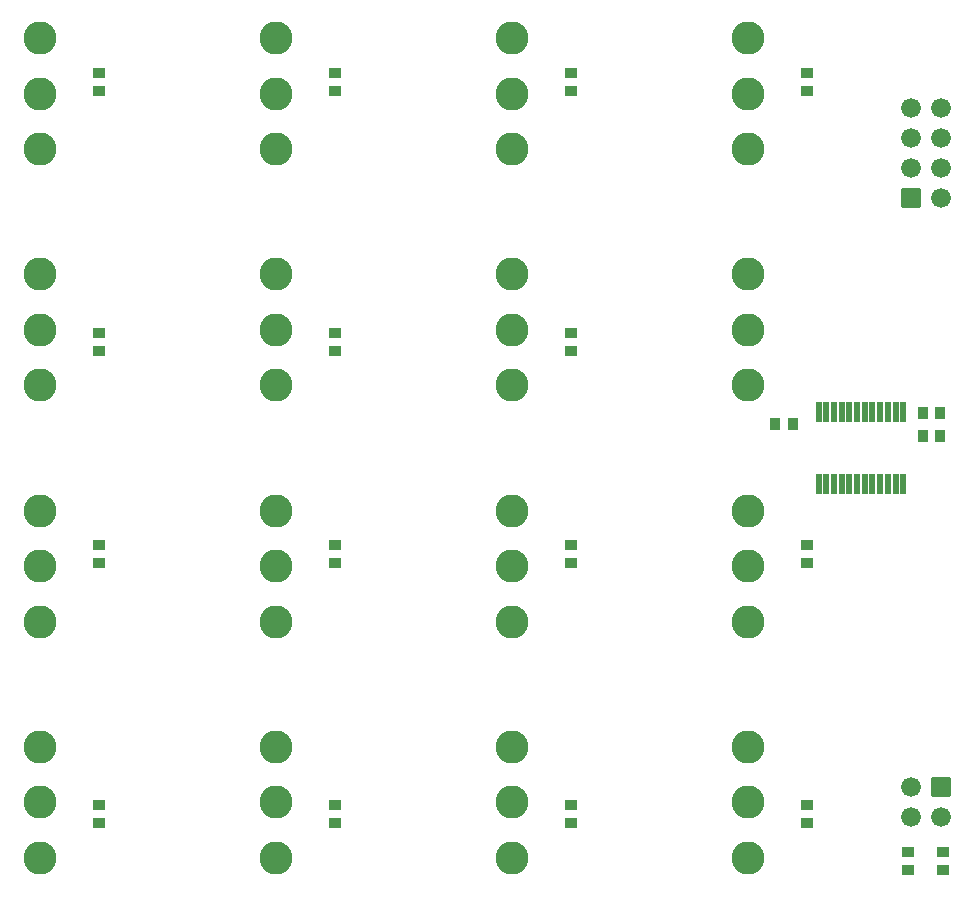
<source format=gbs>
G04 Layer: BottomSolderMaskLayer*
G04 EasyEDA v6.5.20, 2023-08-27 05:19:39*
G04 a67cddfb3fce44daa9051d46cbbcc19f,10*
G04 Gerber Generator version 0.2*
G04 Scale: 100 percent, Rotated: No, Reflected: No *
G04 Dimensions in millimeters *
G04 leading zeros omitted , absolute positions ,4 integer and 5 decimal *
%FSLAX45Y45*%
%MOMM*%

%AMMACRO1*1,1,$1,$2,$3*1,1,$1,$4,$5*1,1,$1,0-$2,0-$3*1,1,$1,0-$4,0-$5*20,1,$1,$2,$3,$4,$5,0*20,1,$1,$4,$5,0-$2,0-$3,0*20,1,$1,0-$2,0-$3,0-$4,0-$5,0*20,1,$1,0-$4,0-$5,$2,$3,0*4,1,4,$2,$3,$4,$5,0-$2,0-$3,0-$4,0-$5,$2,$3,0*%
%ADD10MACRO1,0.1016X0.4X0.45X-0.4X0.45*%
%ADD11MACRO1,0.1016X-0.432X-0.4032X0.432X-0.4032*%
%ADD12MACRO1,0.1016X-0.432X0.4032X0.432X0.4032*%
%ADD13MACRO1,0.1016X0.432X0.4032X-0.432X0.4032*%
%ADD14MACRO1,0.1016X0.432X-0.4032X-0.432X-0.4032*%
%ADD15MACRO1,0.1016X0.4032X-0.432X0.4032X0.432*%
%ADD16MACRO1,0.1016X-0.4032X-0.432X-0.4032X0.432*%
%ADD17C,2.8016*%
%ADD18MACRO1,0.1016X-0.7874X0.7874X-0.7874X-0.7874*%
%ADD19C,1.6764*%
%ADD20MACRO1,0.1016X0.2X0.825X-0.2X0.825*%
%ADD21MACRO1,0.1016X0.7874X-0.7874X0.7874X0.7874*%

%LPD*%
D10*
G01*
X9479981Y5799988D03*
G01*
X9619980Y5799988D03*
D11*
G01*
X2499994Y8675307D03*
D12*
G01*
X2499994Y8524657D03*
D11*
G01*
X4499990Y8675307D03*
D12*
G01*
X4499990Y8524657D03*
D11*
G01*
X6499987Y8675307D03*
D12*
G01*
X6499987Y8524657D03*
D11*
G01*
X8499983Y8675307D03*
D12*
G01*
X8499983Y8524657D03*
D13*
G01*
X2499994Y6324662D03*
D14*
G01*
X2499994Y6475312D03*
D13*
G01*
X4499990Y6324662D03*
D14*
G01*
X4499990Y6475312D03*
D13*
G01*
X6499987Y6324662D03*
D14*
G01*
X6499987Y6475312D03*
D15*
G01*
X8224658Y5699988D03*
D16*
G01*
X8375308Y5699988D03*
D17*
G01*
X1999990Y8029983D03*
G01*
X1999990Y8499985D03*
G01*
X1999990Y8969987D03*
G01*
X3999991Y8029978D03*
G01*
X3999991Y8499980D03*
G01*
X3999991Y8969982D03*
G01*
X5999982Y8029983D03*
G01*
X5999982Y8499985D03*
G01*
X5999982Y8969987D03*
G01*
X7999978Y8029983D03*
G01*
X7999978Y8499985D03*
G01*
X7999978Y8969987D03*
G01*
X1999990Y6029987D03*
G01*
X1999990Y6499989D03*
G01*
X1999990Y6969991D03*
G01*
X3999986Y6029987D03*
G01*
X3999986Y6499989D03*
G01*
X3999986Y6969991D03*
G01*
X5999982Y6029987D03*
G01*
X5999982Y6499989D03*
G01*
X5999982Y6969991D03*
G01*
X7999978Y6029987D03*
G01*
X7999978Y6499989D03*
G01*
X7999978Y6969991D03*
D11*
G01*
X2499994Y4675315D03*
D12*
G01*
X2499994Y4524665D03*
D11*
G01*
X4499990Y4675315D03*
D12*
G01*
X4499990Y4524665D03*
D11*
G01*
X6499987Y4675315D03*
D12*
G01*
X6499987Y4524665D03*
D11*
G01*
X8499983Y4675315D03*
D12*
G01*
X8499983Y4524665D03*
D13*
G01*
X2499994Y2324670D03*
D14*
G01*
X2499994Y2475320D03*
D13*
G01*
X4499990Y2324670D03*
D14*
G01*
X4499990Y2475320D03*
D13*
G01*
X6499987Y2324670D03*
D14*
G01*
X6499987Y2475320D03*
D13*
G01*
X8499983Y2324670D03*
D14*
G01*
X8499983Y2475320D03*
D17*
G01*
X1999990Y4029991D03*
G01*
X1999990Y4499993D03*
G01*
X1999990Y4969995D03*
G01*
X3999986Y4029991D03*
G01*
X3999986Y4499993D03*
G01*
X3999986Y4969995D03*
G01*
X5999982Y4029991D03*
G01*
X5999982Y4499993D03*
G01*
X5999982Y4969995D03*
G01*
X7999978Y4029991D03*
G01*
X7999978Y4499993D03*
G01*
X7999978Y4969995D03*
G01*
X1999990Y2029995D03*
G01*
X1999990Y2499997D03*
G01*
X1999990Y2969999D03*
G01*
X3999986Y2029995D03*
G01*
X3999986Y2499997D03*
G01*
X3999986Y2969999D03*
G01*
X5999982Y2029995D03*
G01*
X5999982Y2499997D03*
G01*
X5999982Y2969999D03*
G01*
X7999978Y2029995D03*
G01*
X7999978Y2499997D03*
G01*
X7999978Y2969999D03*
D18*
G01*
X9626980Y2626994D03*
D19*
G01*
X9372981Y2626995D03*
G01*
X9626981Y2372995D03*
G01*
X9372981Y2372995D03*
D13*
G01*
X9349981Y1924671D03*
D14*
G01*
X9349981Y2075320D03*
D15*
G01*
X9474655Y5599988D03*
D16*
G01*
X9625305Y5599988D03*
D20*
G01*
X8985636Y5197729D03*
G01*
X9050634Y5197726D03*
G01*
X9115633Y5197726D03*
G01*
X9180631Y5197726D03*
G01*
X9245630Y5197726D03*
G01*
X9310629Y5197726D03*
G01*
X8920637Y5197726D03*
G01*
X8595644Y5197726D03*
G01*
X8660643Y5197726D03*
G01*
X8725641Y5197726D03*
G01*
X8790640Y5197726D03*
G01*
X8855638Y5197726D03*
G01*
X9050634Y5802246D03*
G01*
X9115633Y5802246D03*
G01*
X9180631Y5802246D03*
G01*
X9245630Y5802246D03*
G01*
X9310629Y5802246D03*
G01*
X8985636Y5802246D03*
G01*
X8595644Y5802246D03*
G01*
X8660643Y5802246D03*
G01*
X8725641Y5802246D03*
G01*
X8790640Y5802246D03*
G01*
X8855638Y5802246D03*
G01*
X8920637Y5802243D03*
D21*
G01*
X9372980Y7618984D03*
D19*
G01*
X9626981Y7618984D03*
G01*
X9372981Y7872984D03*
G01*
X9626981Y7872984D03*
G01*
X9372981Y8126984D03*
G01*
X9626981Y8126984D03*
G01*
X9372981Y8380984D03*
G01*
X9626981Y8380984D03*
D13*
G01*
X9649980Y1924671D03*
D14*
G01*
X9649980Y2075320D03*
M02*

</source>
━━━━━━━━━━━━━━━━
• YOUR OBJECTIVE
Give back an exact reproduction of the entries, with all pictures excluded.

• REPLY
<source format=gbs>
G04 Layer: BottomSolderMaskLayer*
G04 EasyEDA v6.5.20, 2023-08-27 05:19:39*
G04 a67cddfb3fce44daa9051d46cbbcc19f,10*
G04 Gerber Generator version 0.2*
G04 Scale: 100 percent, Rotated: No, Reflected: No *
G04 Dimensions in millimeters *
G04 leading zeros omitted , absolute positions ,4 integer and 5 decimal *
%FSLAX45Y45*%
%MOMM*%

%AMMACRO1*1,1,$1,$2,$3*1,1,$1,$4,$5*1,1,$1,0-$2,0-$3*1,1,$1,0-$4,0-$5*20,1,$1,$2,$3,$4,$5,0*20,1,$1,$4,$5,0-$2,0-$3,0*20,1,$1,0-$2,0-$3,0-$4,0-$5,0*20,1,$1,0-$4,0-$5,$2,$3,0*4,1,4,$2,$3,$4,$5,0-$2,0-$3,0-$4,0-$5,$2,$3,0*%
%ADD10MACRO1,0.1016X0.4X0.45X-0.4X0.45*%
%ADD11MACRO1,0.1016X-0.432X-0.4032X0.432X-0.4032*%
%ADD12MACRO1,0.1016X-0.432X0.4032X0.432X0.4032*%
%ADD13MACRO1,0.1016X0.432X0.4032X-0.432X0.4032*%
%ADD14MACRO1,0.1016X0.432X-0.4032X-0.432X-0.4032*%
%ADD15MACRO1,0.1016X0.4032X-0.432X0.4032X0.432*%
%ADD16MACRO1,0.1016X-0.4032X-0.432X-0.4032X0.432*%
%ADD17C,2.8016*%
%ADD18MACRO1,0.1016X-0.7874X0.7874X-0.7874X-0.7874*%
%ADD19C,1.6764*%
%ADD20MACRO1,0.1016X0.2X0.825X-0.2X0.825*%
%ADD21MACRO1,0.1016X0.7874X-0.7874X0.7874X0.7874*%

%LPD*%
D10*
G01*
X9479981Y5799988D03*
G01*
X9619980Y5799988D03*
D11*
G01*
X2499994Y8675307D03*
D12*
G01*
X2499994Y8524657D03*
D11*
G01*
X4499990Y8675307D03*
D12*
G01*
X4499990Y8524657D03*
D11*
G01*
X6499987Y8675307D03*
D12*
G01*
X6499987Y8524657D03*
D11*
G01*
X8499983Y8675307D03*
D12*
G01*
X8499983Y8524657D03*
D13*
G01*
X2499994Y6324662D03*
D14*
G01*
X2499994Y6475312D03*
D13*
G01*
X4499990Y6324662D03*
D14*
G01*
X4499990Y6475312D03*
D13*
G01*
X6499987Y6324662D03*
D14*
G01*
X6499987Y6475312D03*
D15*
G01*
X8224658Y5699988D03*
D16*
G01*
X8375308Y5699988D03*
D17*
G01*
X1999990Y8029983D03*
G01*
X1999990Y8499985D03*
G01*
X1999990Y8969987D03*
G01*
X3999991Y8029978D03*
G01*
X3999991Y8499980D03*
G01*
X3999991Y8969982D03*
G01*
X5999982Y8029983D03*
G01*
X5999982Y8499985D03*
G01*
X5999982Y8969987D03*
G01*
X7999978Y8029983D03*
G01*
X7999978Y8499985D03*
G01*
X7999978Y8969987D03*
G01*
X1999990Y6029987D03*
G01*
X1999990Y6499989D03*
G01*
X1999990Y6969991D03*
G01*
X3999986Y6029987D03*
G01*
X3999986Y6499989D03*
G01*
X3999986Y6969991D03*
G01*
X5999982Y6029987D03*
G01*
X5999982Y6499989D03*
G01*
X5999982Y6969991D03*
G01*
X7999978Y6029987D03*
G01*
X7999978Y6499989D03*
G01*
X7999978Y6969991D03*
D11*
G01*
X2499994Y4675315D03*
D12*
G01*
X2499994Y4524665D03*
D11*
G01*
X4499990Y4675315D03*
D12*
G01*
X4499990Y4524665D03*
D11*
G01*
X6499987Y4675315D03*
D12*
G01*
X6499987Y4524665D03*
D11*
G01*
X8499983Y4675315D03*
D12*
G01*
X8499983Y4524665D03*
D13*
G01*
X2499994Y2324670D03*
D14*
G01*
X2499994Y2475320D03*
D13*
G01*
X4499990Y2324670D03*
D14*
G01*
X4499990Y2475320D03*
D13*
G01*
X6499987Y2324670D03*
D14*
G01*
X6499987Y2475320D03*
D13*
G01*
X8499983Y2324670D03*
D14*
G01*
X8499983Y2475320D03*
D17*
G01*
X1999990Y4029991D03*
G01*
X1999990Y4499993D03*
G01*
X1999990Y4969995D03*
G01*
X3999986Y4029991D03*
G01*
X3999986Y4499993D03*
G01*
X3999986Y4969995D03*
G01*
X5999982Y4029991D03*
G01*
X5999982Y4499993D03*
G01*
X5999982Y4969995D03*
G01*
X7999978Y4029991D03*
G01*
X7999978Y4499993D03*
G01*
X7999978Y4969995D03*
G01*
X1999990Y2029995D03*
G01*
X1999990Y2499997D03*
G01*
X1999990Y2969999D03*
G01*
X3999986Y2029995D03*
G01*
X3999986Y2499997D03*
G01*
X3999986Y2969999D03*
G01*
X5999982Y2029995D03*
G01*
X5999982Y2499997D03*
G01*
X5999982Y2969999D03*
G01*
X7999978Y2029995D03*
G01*
X7999978Y2499997D03*
G01*
X7999978Y2969999D03*
D18*
G01*
X9626980Y2626994D03*
D19*
G01*
X9372981Y2626995D03*
G01*
X9626981Y2372995D03*
G01*
X9372981Y2372995D03*
D13*
G01*
X9349981Y1924671D03*
D14*
G01*
X9349981Y2075320D03*
D15*
G01*
X9474655Y5599988D03*
D16*
G01*
X9625305Y5599988D03*
D20*
G01*
X8985636Y5197729D03*
G01*
X9050634Y5197726D03*
G01*
X9115633Y5197726D03*
G01*
X9180631Y5197726D03*
G01*
X9245630Y5197726D03*
G01*
X9310629Y5197726D03*
G01*
X8920637Y5197726D03*
G01*
X8595644Y5197726D03*
G01*
X8660643Y5197726D03*
G01*
X8725641Y5197726D03*
G01*
X8790640Y5197726D03*
G01*
X8855638Y5197726D03*
G01*
X9050634Y5802246D03*
G01*
X9115633Y5802246D03*
G01*
X9180631Y5802246D03*
G01*
X9245630Y5802246D03*
G01*
X9310629Y5802246D03*
G01*
X8985636Y5802246D03*
G01*
X8595644Y5802246D03*
G01*
X8660643Y5802246D03*
G01*
X8725641Y5802246D03*
G01*
X8790640Y5802246D03*
G01*
X8855638Y5802246D03*
G01*
X8920637Y5802243D03*
D21*
G01*
X9372980Y7618984D03*
D19*
G01*
X9626981Y7618984D03*
G01*
X9372981Y7872984D03*
G01*
X9626981Y7872984D03*
G01*
X9372981Y8126984D03*
G01*
X9626981Y8126984D03*
G01*
X9372981Y8380984D03*
G01*
X9626981Y8380984D03*
D13*
G01*
X9649980Y1924671D03*
D14*
G01*
X9649980Y2075320D03*
M02*

</source>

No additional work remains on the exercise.